Mas não é. E se você acha isso, te faço um convite: exerça o seu direito de escolher outro site e pare de ler agora. O que vem a seguir, interessa apenas a quem realmente sente que alguma coisa está errada e que, independentemente da sua cor, pode e deve ajudar a mudar.

Desde que escrevi o primeiro texto sobre o assunto, meu objetivo foi usar usar este espaço e minhas redes para compartilhar uma angústia minha e de todos os profissionais e pessoas pretas desrespeitadas com tudo que está acontecendo.

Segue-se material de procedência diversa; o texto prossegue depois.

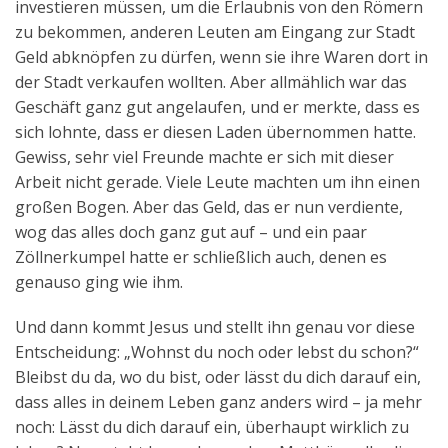
investieren müssen, um die Erlaubnis von den Römern
zu bekommen, anderen Leuten am Eingang zur Stadt
Geld abknöpfen zu dürfen, wenn sie ihre Waren dort in
der Stadt verkaufen wollten. Aber allmählich war das
Geschäft ganz gut angelaufen, und er merkte, dass es
sich lohnte, dass er diesen Laden übernommen hatte.
Gewiss, sehr viel Freunde machte er sich mit dieser
Arbeit nicht gerade. Viele Leute machten um ihn einen
großen Bogen. Aber das Geld, das er nun verdiente,
wog das alles doch ganz gut auf – und ein paar
Zöllnerkumpel hatte er schließlich auch, denen es
genauso ging wie ihm.
Und dann kommt Jesus und stellt ihn genau vor diese
Entscheidung: „Wohnst du noch oder lebst du schon?“
Bleibst du da, wo du bist, oder lässt du dich darauf ein,
dass alles in deinem Leben ganz anders wird – ja mehr
noch: Lässt du dich darauf ein, überhaupt wirklich zu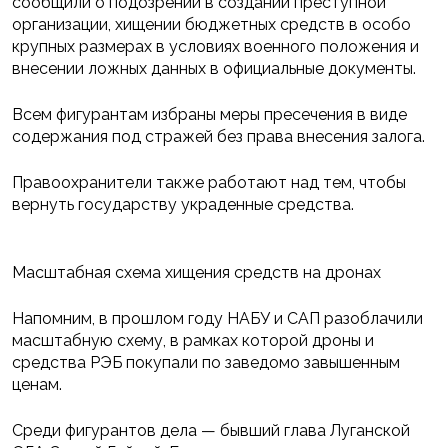
сообщили о подозрении в создании преступной
организации, хищении бюджетных средств в особо
крупных размерах в условиях военного положения и
внесении ложных данных в официальные документы.
Всем фигурантам избраны меры пресечения в виде
содержания под стражей без права внесения залога.
Правоохранители также работают над тем, чтобы
вернуть государству украденные средства.
Масштабная схема хищения средств на дронах
Напомним, в прошлом году НАБУ и САП разоблачили
масштабную схему, в рамках которой дроны и
средства РЭБ покупали по заведомо завышенным
ценам.
Среди фигурантов дела — бывший глава Луганской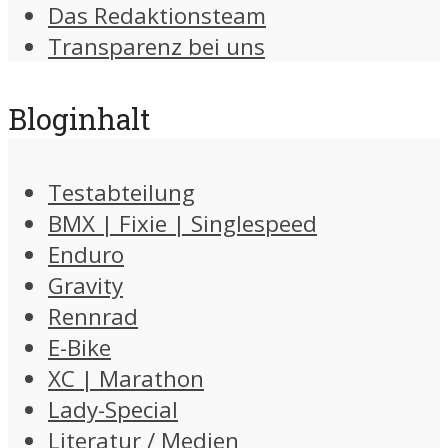
Das Redaktionsteam
Transparenz bei uns
Bloginhalt
Testabteilung
BMX | Fixie | Singlespeed
Enduro
Gravity
Rennrad
E-Bike
XC | Marathon
Lady-Special
Literatur / Medien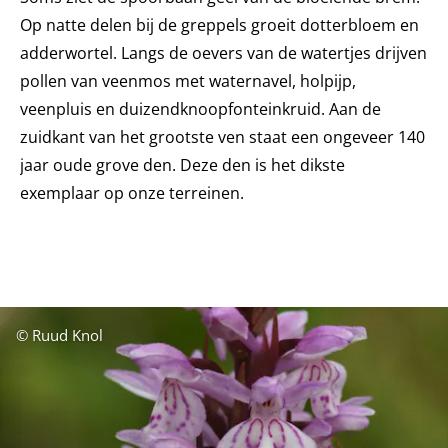
Op natte delen bij de greppels groeit dotterbloem en
adderwortel. Langs de oevers van de watertjes drijven
pollen van veenmos met waternavel, holpijp,
veenpluis en duizendknoopfonteinkruid. Aan de
zuidkant van het grootste ven staat een ongeveer 140
jaar oude grove den. Deze den is het dikste
exemplaar op onze terreinen.
© Ruud Knol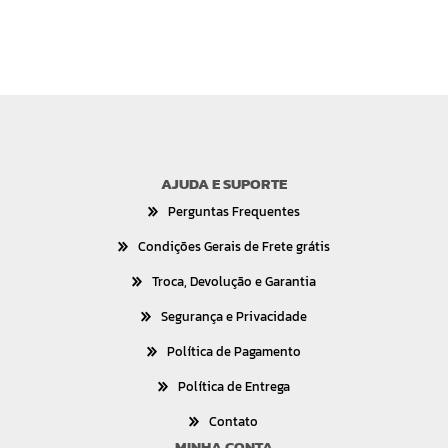
AJUDA E SUPORTE
Perguntas Frequentes
Condições Gerais de Frete grátis
Troca, Devolução e Garantia
Segurança e Privacidade
Política de Pagamento
Política de Entrega
Contato
MINHA CONTA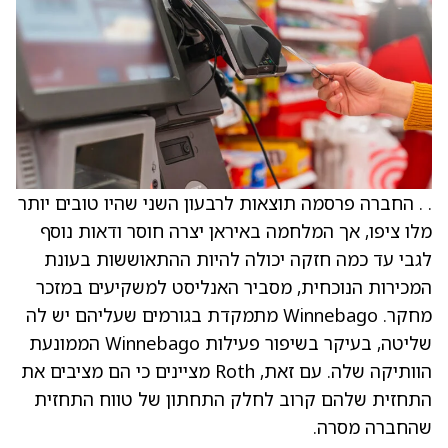
. . החברה פרסמה תוצאות לרבעון השני שהיו טובים יותר
מלו ציפו, אך המלחמה באיראן יצרה חוסר ודאות נוסף
לגבי עד כמה חזקה יכולה להיות ההתאוששות בעונת
המכירות הנוכחית, מסביר האנליסט למשקיעים במזכר
מחקר. Winnebago מתמקדת בגורמים שעליהם יש לה
שליטה, בעיקר בשיפור פעילות Winnebago הממונעת
הוותיקה שלה. עם זאת, Roth מציינים כי הם מציבים את
התחזית שלהם קרוב לחלק התחתון של טווח התחזית
שהחברה מסרה.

Mas além disso, também queria dar luz e provocar uma discussão sobre um tema que ainda segue velado dentro da comunidade cervejeira.

O objetivo foi cumprido, mas em partes. Dentro da comunidade, consegui engajar milhares de pessoas que leram e compartilharam esses artigos. Naturalmente, outros setores foram impactados e sempre com o mesmo respeito e indignação, esses textos serviram para entender um pouco do que vem acontecendo. Outros artigos se somaram e alcançaram pessoas aqui e no mundo todo, compartilhando não apenas um texto, mas reflexões importantes sobre algo que é real e que pede providências e ações urgentes.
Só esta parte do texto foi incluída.